◆ **EXTRACT PROVIDED**:

----------------

Singapore Airlines (SIA) wants to continue adding capacity on its path to rebuild its network, but faces regulatory constraints for resuming services to some countries.
China is the country where SIA faces the most notable entry constraints, but there are others as well, says Lee Lik Hsin, the carrier’s executive vice president, commercial.
“China is one geographic region, and there are others like that as well, where we may not be able to add as many flights as we want,” he says, without elaborating further.
Lee made the remarks during an analysts presentation following the release of SIA’s half-year results for its 2022/23 financial year, covering the six months ended 30 September. The carrier posted a record operating profit during the period following governments’ lifting of travel restrictions related to the coronavirus pandemic.
Still, the SIA Group was able to beef up its China network in the second quarter, including SIA’s addition of twice-weekly services to Beijing and weekly services to Shenzhen. Scoot also resumed weekly flights to Fuzhou, and increased frequencies to Nanjing to twice weekly.
October 2022 also saw SIA return to Chengdu and Xiamen, while Scoot re-introduced flights to Hangzhou, Wuhan and Zhengzhou. Moving forward, SIA and Scoot will add frequencies to build out the China network.
Despite this progress, SIA and Scoot have some way to go before the China network returns to pre-pandemic days. Cirium schedules data suggests that the pair will operate just 137 flights to China in November, down from the 1,278 flights operated in November 2019, before Covid-19 emerged in Wuhan. On China routes, the carriers will offer 87.9% fewer ASKs in November 2022 than in November 2019.
In line with the uncompromising ‘zero-Covid’ policy of Chinese president Xi Jinping, China still imposes tough quarantines on arriving passengers.
SIA chief executive Goh Choon Phong, speaking virtually at the presentation because he is recovering from Covid-19, adds that discussions continue with Tata Group about a potential merger between Vistara and Air India.
He declined, however, to discuss details. On 13 October, SIA had confirmed talks were ongoing with Tata about Air India and Vistara.
Still, he sounded an optimistic note about Vistara, in which SIA owns 49% and Air India 51%. He notes that without Vistara, it would have been impossible for SIA to have access to India’s vibrant domestic air travel market.
More broadly, he said that SIA remains open to the idea of overseas opportunities, despite the closure of its Thailand NokScoot joint venture in 2020. Goh maintains that overseas partnerships can benefit both SIA and its Singapore hub.
Separately, SIA has announced that has resumed code sharing with Virgin Australia. Virgin Australia will place its code on SIA flights to 42 destinations, while SIA will place its code on 64 Virgin domestic routes in Australia.
More codeshare flights will be added subject to regulatory approval.

----------------

◆ **GIVEN DATA**:

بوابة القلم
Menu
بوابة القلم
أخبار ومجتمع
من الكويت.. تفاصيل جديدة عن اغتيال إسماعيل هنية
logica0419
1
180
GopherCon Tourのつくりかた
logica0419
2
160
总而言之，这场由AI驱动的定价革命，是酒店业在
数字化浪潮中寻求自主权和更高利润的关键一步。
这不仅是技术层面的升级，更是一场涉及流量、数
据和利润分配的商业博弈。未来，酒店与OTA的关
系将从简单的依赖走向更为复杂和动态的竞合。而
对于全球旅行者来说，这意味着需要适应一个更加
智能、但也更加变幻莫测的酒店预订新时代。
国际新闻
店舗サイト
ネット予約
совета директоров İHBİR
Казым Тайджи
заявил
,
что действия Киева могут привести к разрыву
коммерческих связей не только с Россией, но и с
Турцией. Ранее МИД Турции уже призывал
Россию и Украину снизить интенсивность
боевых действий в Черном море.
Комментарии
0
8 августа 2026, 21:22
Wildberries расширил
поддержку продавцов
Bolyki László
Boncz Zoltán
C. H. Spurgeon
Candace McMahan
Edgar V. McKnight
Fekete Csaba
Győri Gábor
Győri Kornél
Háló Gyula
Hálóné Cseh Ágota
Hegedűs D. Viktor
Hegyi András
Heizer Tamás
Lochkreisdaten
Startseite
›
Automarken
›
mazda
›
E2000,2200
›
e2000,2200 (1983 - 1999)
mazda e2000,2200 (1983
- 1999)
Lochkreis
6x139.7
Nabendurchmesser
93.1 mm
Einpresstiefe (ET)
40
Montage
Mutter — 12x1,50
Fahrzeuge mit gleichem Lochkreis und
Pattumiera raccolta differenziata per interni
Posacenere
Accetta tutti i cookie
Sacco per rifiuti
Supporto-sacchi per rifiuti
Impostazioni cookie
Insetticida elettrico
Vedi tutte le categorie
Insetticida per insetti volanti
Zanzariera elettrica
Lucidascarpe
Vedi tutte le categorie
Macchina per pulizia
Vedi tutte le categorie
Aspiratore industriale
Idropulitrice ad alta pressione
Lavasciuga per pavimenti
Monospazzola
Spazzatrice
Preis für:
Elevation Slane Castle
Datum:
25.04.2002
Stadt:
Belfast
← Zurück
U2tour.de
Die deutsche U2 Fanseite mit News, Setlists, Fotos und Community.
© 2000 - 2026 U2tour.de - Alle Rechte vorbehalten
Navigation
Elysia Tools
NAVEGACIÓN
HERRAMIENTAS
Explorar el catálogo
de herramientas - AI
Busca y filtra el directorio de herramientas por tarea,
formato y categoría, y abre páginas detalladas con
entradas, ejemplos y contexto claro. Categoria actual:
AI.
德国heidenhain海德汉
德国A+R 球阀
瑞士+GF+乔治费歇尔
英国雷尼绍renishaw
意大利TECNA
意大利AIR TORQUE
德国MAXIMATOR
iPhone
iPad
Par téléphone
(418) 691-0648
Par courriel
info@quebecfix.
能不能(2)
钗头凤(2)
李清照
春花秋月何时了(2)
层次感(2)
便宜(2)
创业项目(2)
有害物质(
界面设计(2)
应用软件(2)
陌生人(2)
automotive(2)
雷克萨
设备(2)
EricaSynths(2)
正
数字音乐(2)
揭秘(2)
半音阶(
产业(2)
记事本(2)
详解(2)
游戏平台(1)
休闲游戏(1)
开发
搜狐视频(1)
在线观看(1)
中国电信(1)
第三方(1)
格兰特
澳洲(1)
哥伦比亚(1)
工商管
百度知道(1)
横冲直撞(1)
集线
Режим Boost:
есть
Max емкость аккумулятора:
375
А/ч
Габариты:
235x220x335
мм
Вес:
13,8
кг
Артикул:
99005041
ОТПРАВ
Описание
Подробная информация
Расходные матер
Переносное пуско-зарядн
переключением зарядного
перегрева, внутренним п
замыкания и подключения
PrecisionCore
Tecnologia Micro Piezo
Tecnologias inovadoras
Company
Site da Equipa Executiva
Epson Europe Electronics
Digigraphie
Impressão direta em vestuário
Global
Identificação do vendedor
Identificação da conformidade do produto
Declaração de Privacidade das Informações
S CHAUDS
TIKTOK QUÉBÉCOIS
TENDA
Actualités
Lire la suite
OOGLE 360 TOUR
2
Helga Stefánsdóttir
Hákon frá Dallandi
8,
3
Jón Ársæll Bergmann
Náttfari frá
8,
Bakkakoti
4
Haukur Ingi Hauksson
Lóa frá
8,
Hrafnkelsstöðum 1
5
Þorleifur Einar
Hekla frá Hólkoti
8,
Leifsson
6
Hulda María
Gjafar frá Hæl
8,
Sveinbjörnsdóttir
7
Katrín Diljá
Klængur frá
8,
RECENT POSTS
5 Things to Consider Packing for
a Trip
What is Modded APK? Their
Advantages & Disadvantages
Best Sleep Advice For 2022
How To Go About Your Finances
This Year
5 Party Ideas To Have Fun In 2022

----------------

◆ **ACTIVITY**:
Translate this sentence from the Singapore Airlines article into French: "Moving forward, SIA and Scoot will add frequencies to build out the China network." The lines are separate material with no connection to the Singapore Airlines article.

◆ **EXERCISE RESULT**:
À l'avenir, SIA et Scoot ajouteront des fréquences pour développer le réseau vers la Chine.